YJA Star komutanlarından Asrîn Cudi Kürdistan dağlarındaki direnişi, kadınlara yönelik şiddeti, İstanbul Sözleşmesi ve jineolojinin önemini ANF’ye değerlendirdi.
Son günlerde Türkiye medyasında sıkça yer verilen kadına yönelik şiddete ilk olarak dikkat çeken Cudi “Kürdistan’da kadın üzerindeki şiddetin birinci nedeni sömürgeciliktir” dedi.
Kürdistan’da şiddet gören kadınların yönünü özgür dağlara çevirdiğini hatırlatan Cudi, kadınların gündeminde olan İstanbul Sözleşmesi’ne de önem verdiklerini belirterek şöyle konuştu: “Fakat bu sözleşme ve kadın yasaları tek başına toplum içindeki krizleri çözemez. Türkiye’de iktidarda olan AKP rejiminin kadınlara yönelik saldırısı yeni değil. AKP iktidarı döneminde kadınlara yönelik şiddet, tecavüz ve her türlü şiddetin arttığını unutmamalıyız.”
AKP’nin iktidarını kalıcılaşmak için kapsamlı bir konsept geliştirdiğini ve kadına saldırıların da bu konseptin parçası olduğunu belirten YJA STAR komutanlarından Asrîn Cudi “Aynı zamanda yaşananlar da sadece AKP ile sınırlı bir durum değil, egemenlik ve hegemonya ile de alakalıdır. Bu yüzden kadına yönelik saldırıları sadece Erdoğan rejimiyle sınırlandıramayız.

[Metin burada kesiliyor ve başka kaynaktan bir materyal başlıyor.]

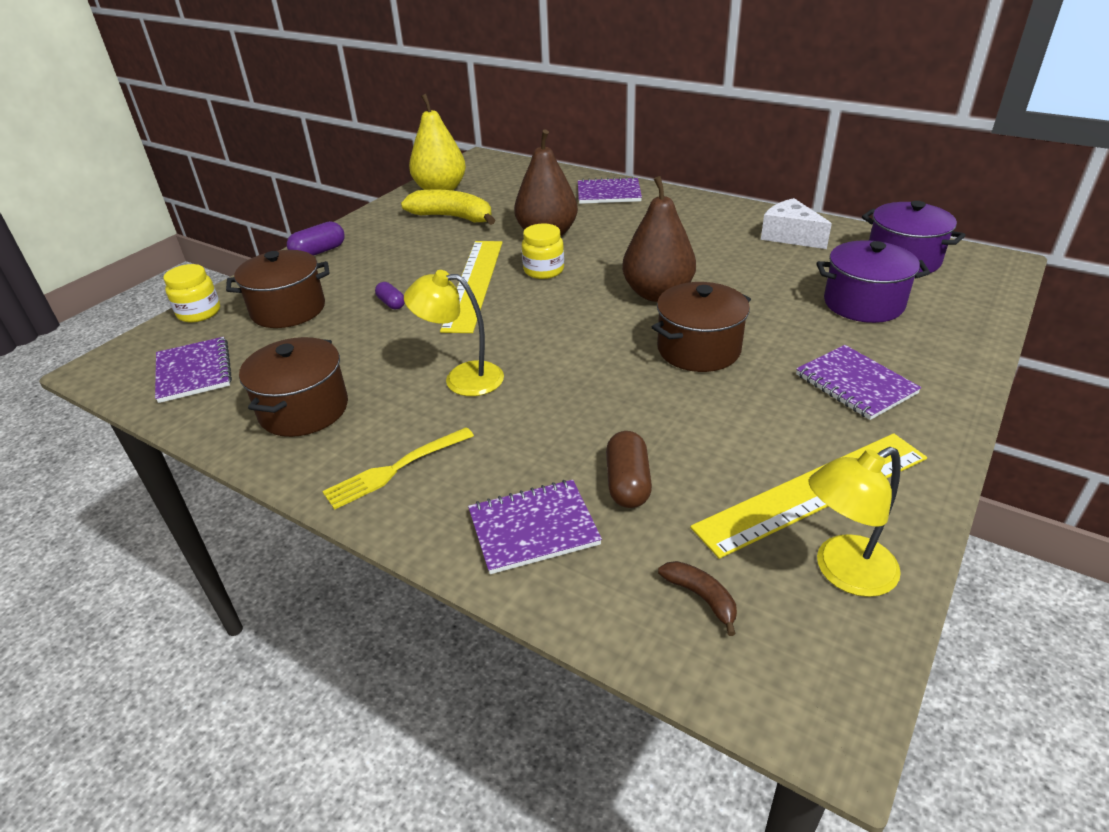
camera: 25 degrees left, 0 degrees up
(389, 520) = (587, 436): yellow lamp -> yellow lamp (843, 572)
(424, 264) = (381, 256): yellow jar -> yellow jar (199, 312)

Örneğin Avrupa’da kadın hakları konusunda birçok anlaşma ve yasa var, ancak bunlar erkek egemenlikli zihniyetin önüne geçemiyor” diye konuştu.
‘DÜNYADAKİ KADIN MÜCADELESİ ORTADOĞU’DA VERİLİYOR’
Kadına yönelik şiddetin önüne geçmek için kadın dernekleri ile bazı sivil toplum kuruluşlarının verdikleri çabaları değerli bulduklarını söyleyen Cudi, kadınların yaşadığı sorunların çözüm yolunun jineolojide aranması gerektiğini belirterek şöyle konuştu:
“Rêber Apo ‘21. Yüzyıl kadın yüzyılı olmalı’ diyordu. Çünkü kadının devrimi ancak toplumsal bir devrimle mümkün. Kadınların sorunları ve içinde bulunduğu kölelik durumu toplumsal zihniyetten kaynaklıdır. İşte bu yüzden yaşadığımız yüzyılda birçok şey açığa çıkmış durumda. Sistem ve devlet kurumsal olarak yönetemez hale gelmiş, artık kapitalist modernite de kadınların yaşadığı sorunlara, toplumun çelişkilerine çözüm bulamıyor. Şu anda Kürdistan’da yeni bir insan ve toplum modeli yaratılıyor.
Avrupa’da feminist hareket uzun yıllar meydanlarda büyük bir direniş sergiledi. Ancak bu direniş şu anda Ortadoğu’da yürütülüyor. Rojava devrimi ve Êzidî kadının direnişi bunun en iyi örnekleridir. Durzi ve Arap kadınlar da bu mücadelenin içindeler. Çünkü bütün sorunların kaynağını tarihi ve bu sistemin köklerinde görüyorlar. Aynı zamanda gerilla da mücadelesiyle jineoloji felsefesinde ve hakikatte ısrar sahibidir. Çünkü Rêber Apo çözüm olarak bizi jineolojiye yönlendiriyor.”
‘HEFTANİN’DEKİ DİRENİŞ ASLINDA BİR KADIN MÜCADELESİDİR’
Kürdistan gerillasının sadece savaşmadığını, aynı zamanda jineolojide de ısrar ettiğini belirten YJA Star komutanlarından Asrîn Cudi, Heftanin’de yaşanan direnişe dikkat çekerek son olarak şu değerlendirmeyi yaptı:
“Heftanin’de savaşan ve sömürgecilerin ilerlemesini engelleyen gerillalarda kadının rengini ve estetiğini görmek mümkün. Heftanin direnişinde Türk devletinin planları suya düştü, aynı zamanda da gerillanın ve kadının iradesi ortaya çıktı. Çünkü kadının yaşadığı zorluklar ve gördüğü baskılara karşı en iyi tavır; en radikal cevabı verenler tarafından alınır. İşte Nucan, Esmer ve Zelallelerin şahsında ortaya çıkan direniş aslında bir kadın mücadelesi ve gerillanın ortaya çıkardığı bilimselliktir. Türk ordusuna ve sömürgeciliğe en büyük darbeyi de bu bilimsellik veriyor.”